In [9]:
import os
import matplotlib.pyplot as plt
import numpy as np
%matplotlib inline

# Load Data
In this section, we will load the data to memory. We will have a collection of different data structures here for future reuse.

## Image Classification Data Load
The following code will load data from the directory structure below:

 \\- A
 
 \\- B
 
 \\- C
 
 Here, (A, B, C) are labels.

In [14]:
from scipy import ndimage
def load_file(path):
    temp = ndimage.imread(path).astype(float)
    return temp
def load_files(folder_path):
    files = os.listdir(folder_path)
    result = []
    for file in files:
        file_path = os.path.join(folder_path, file)
        try:
            temp = load_file(file_path)
            result.append(temp)
        except:
            pass
    return np.array(result)
def load_classification_data(data_path):
    labels = os.listdir(data_path)
    arr = []
    arr_label = []
    for label in labels:
        label_path = os.path.join(data_path, label)
        print(label_path)
        try:
            temp = load_files(label_path)
        except:
            pass
        arr.append(temp)
        length = len(temp)
        str_labels = label * length # Give ["A", "A", "A".....]
        arr_label.append(np.array(list(str_labels)))
    result_data = np.concatenate((arr), axis=0)
    result_label = np.concatenate((arr_label), axis=0)
    return result_data, result_label

In [34]:
data, label = load_classification_data("/Users/andyxie/workspace/data/notMNIST_small/")

/Users/andyxie/workspace/data/notMNIST_small/A
/Users/andyxie/workspace/data/notMNIST_small/B
/Users/andyxie/workspace/data/notMNIST_small/C
/Users/andyxie/workspace/data/notMNIST_small/D
/Users/andyxie/workspace/data/notMNIST_small/E
/Users/andyxie/workspace/data/notMNIST_small/F
/Users/andyxie/workspace/data/notMNIST_small/G
/Users/andyxie/workspace/data/notMNIST_small/H
/Users/andyxie/workspace/data/notMNIST_small/I
/Users/andyxie/workspace/data/notMNIST_small/J


In [19]:
data.dtype

dtype('float64')

# Casting

In [35]:
data = data.astype(np.float32)

# Normalization
In this section, we will normalize the data.
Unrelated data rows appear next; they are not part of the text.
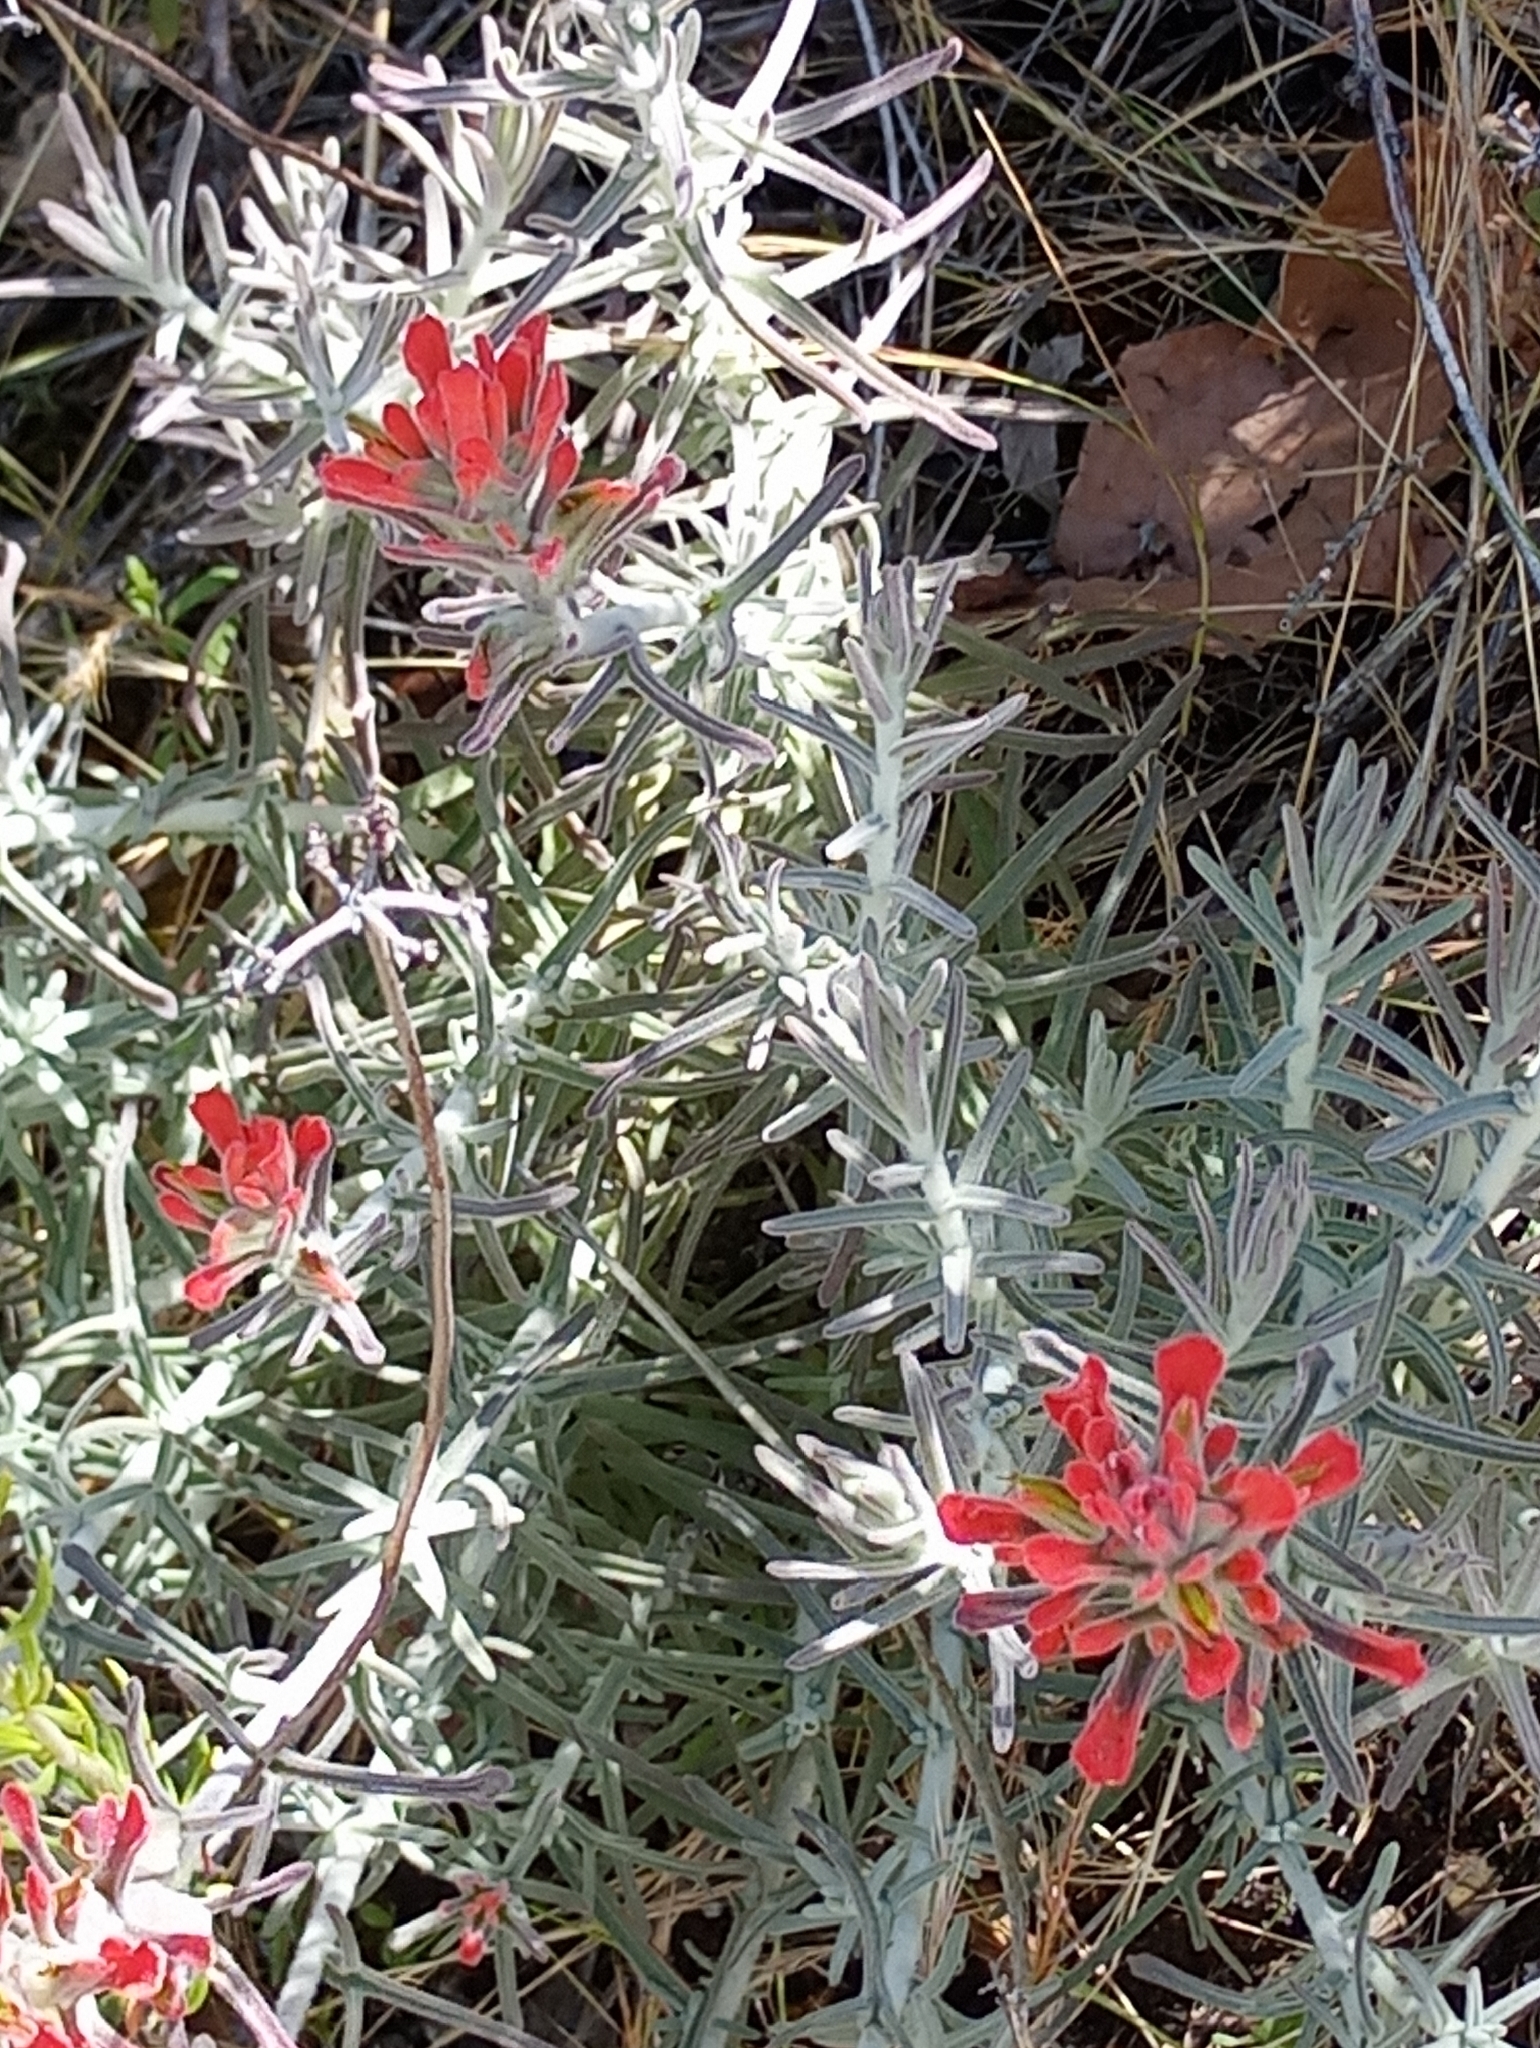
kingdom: Plantae
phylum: Tracheophyta
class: Magnoliopsida
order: Lamiales
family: Orobanchaceae
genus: Castilleja
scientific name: Castilleja foliolosa
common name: Woolly indian paintbrush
This operation is very crucial, it speeds up the learning.

In [46]:
pixel_depth = 255
data_1 = (data - pixel_depth/2)/(pixel_depth/2)
data_1.max(), data_1.min()

(1.0, -1.0)

# One Hot

In [47]:
import pandas as pd
label_1 = pd.get_dummies(label).values
label_1[0]

array([1, 0, 0, 0, 0, 0, 0, 0, 0, 0], dtype=uint8)

# Shuffle Data

In [49]:
from sklearn.utils import shuffle
data_2, label_2 = shuffle(data_1, label_1)

# Seperate train, test, validation data

In [52]:
data_final = data_2
label_final = label_2
from sklearn.model_selection import train_test_split
X_temp, X_test, y_temp, y_test = train_test_split(
    data_final, label_final, test_size=0.1)
X_train, X_validate, y_train, y_validate = train_test_split(
    X_temp, y_temp, test_size=0.33)

# Save Data

In [53]:
np.save(
    "/Users/andyxie/workspace/input/data_all_flat.npy", 
    (X_train, y_train, X_validate, y_validate, X_test, y_test)
)